They do what they can // to remind us.
Can is the verb of the object clause what they can. It does not form a verb with what follows. What follows is an infinitive, to remind, which stands on its own and expresses purpose. You could rewrite your sentence in this way
They do what they can [in order/so as] to remind us.
ADDITION: Can is a modal verb, and one of its meanings is
to be able to:
- Can you drive?
- She can speak four languages.
- The doctors are doing all that they can, but she's still not breathing properly.
- Do the best you can - I realize the circumstances are not ideal. (Cambridge)

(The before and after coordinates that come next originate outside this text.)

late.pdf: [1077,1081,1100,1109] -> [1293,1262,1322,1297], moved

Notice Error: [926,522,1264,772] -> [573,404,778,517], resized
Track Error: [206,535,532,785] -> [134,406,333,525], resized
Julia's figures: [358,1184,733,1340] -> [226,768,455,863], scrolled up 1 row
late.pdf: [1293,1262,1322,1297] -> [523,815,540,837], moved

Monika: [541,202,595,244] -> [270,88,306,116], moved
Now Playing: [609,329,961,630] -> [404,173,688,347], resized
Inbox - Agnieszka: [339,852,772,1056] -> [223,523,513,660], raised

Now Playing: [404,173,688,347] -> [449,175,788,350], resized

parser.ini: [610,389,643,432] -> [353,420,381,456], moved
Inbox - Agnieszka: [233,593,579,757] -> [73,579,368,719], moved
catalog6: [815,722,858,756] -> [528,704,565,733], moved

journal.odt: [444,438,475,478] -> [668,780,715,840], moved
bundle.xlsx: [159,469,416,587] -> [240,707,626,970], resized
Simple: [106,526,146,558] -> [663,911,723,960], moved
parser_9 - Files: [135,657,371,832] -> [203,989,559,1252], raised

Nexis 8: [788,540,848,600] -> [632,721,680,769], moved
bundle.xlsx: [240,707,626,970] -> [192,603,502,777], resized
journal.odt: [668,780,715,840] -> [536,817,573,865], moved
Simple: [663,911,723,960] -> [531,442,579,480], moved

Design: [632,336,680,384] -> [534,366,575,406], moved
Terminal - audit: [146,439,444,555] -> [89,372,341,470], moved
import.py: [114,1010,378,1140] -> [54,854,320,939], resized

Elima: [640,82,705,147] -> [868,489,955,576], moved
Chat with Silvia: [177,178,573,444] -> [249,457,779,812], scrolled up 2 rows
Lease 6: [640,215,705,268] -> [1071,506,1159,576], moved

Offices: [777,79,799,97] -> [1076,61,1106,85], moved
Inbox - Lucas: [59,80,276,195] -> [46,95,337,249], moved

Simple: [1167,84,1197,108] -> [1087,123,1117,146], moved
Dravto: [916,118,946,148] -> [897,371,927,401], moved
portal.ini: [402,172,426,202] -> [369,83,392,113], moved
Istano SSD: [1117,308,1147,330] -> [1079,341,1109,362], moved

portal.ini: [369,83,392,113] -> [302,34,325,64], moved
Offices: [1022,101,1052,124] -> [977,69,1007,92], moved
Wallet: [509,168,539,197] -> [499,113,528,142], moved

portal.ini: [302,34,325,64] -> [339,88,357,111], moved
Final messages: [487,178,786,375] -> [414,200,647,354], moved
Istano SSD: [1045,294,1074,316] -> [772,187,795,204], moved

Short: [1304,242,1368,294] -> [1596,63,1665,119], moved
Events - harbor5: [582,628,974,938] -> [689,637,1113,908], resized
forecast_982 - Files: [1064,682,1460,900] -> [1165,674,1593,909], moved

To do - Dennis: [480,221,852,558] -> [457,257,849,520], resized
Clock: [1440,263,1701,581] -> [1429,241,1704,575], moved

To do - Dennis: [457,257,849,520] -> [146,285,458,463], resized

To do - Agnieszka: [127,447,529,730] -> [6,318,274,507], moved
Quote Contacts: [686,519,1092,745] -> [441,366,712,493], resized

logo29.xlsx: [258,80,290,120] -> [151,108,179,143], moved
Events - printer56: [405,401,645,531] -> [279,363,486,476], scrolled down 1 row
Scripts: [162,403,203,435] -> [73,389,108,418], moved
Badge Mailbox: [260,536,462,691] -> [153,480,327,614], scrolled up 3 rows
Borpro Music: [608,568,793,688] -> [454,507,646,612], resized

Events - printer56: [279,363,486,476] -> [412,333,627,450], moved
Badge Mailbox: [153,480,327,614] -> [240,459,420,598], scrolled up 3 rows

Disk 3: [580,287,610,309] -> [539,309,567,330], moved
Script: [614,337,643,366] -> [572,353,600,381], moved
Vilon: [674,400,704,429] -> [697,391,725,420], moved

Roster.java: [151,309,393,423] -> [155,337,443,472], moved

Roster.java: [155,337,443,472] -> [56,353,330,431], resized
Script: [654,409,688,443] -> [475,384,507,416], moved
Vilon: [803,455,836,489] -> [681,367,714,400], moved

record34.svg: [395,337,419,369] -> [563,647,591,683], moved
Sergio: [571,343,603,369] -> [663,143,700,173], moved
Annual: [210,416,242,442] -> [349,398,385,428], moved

As you can see, can can be used on its own, but there is always a verb implied. In the last two examples I quoted from Cambridge, the clauses could read:
The doctors are doing all that they can [DO]...
Do the best you can [DO]...
So yes, your intuition that can must modify every verb that's next to it bears some truth, but the mere presence of TO between CAN and the VERB following tells you that CAN does not modify that verb. It modifies the verb that is implied and was omitted to avoid repetition. I will write your sentence again for clarity
They do what they can [DO] [in order/so as] to remind us.
In this sentence, they do what they can to remind the rest of us, what they can (wh- clause) is the object of the verb (They) DO, whereas to remind the rest of us is an adjunct of purpose modifying the verb (They) do.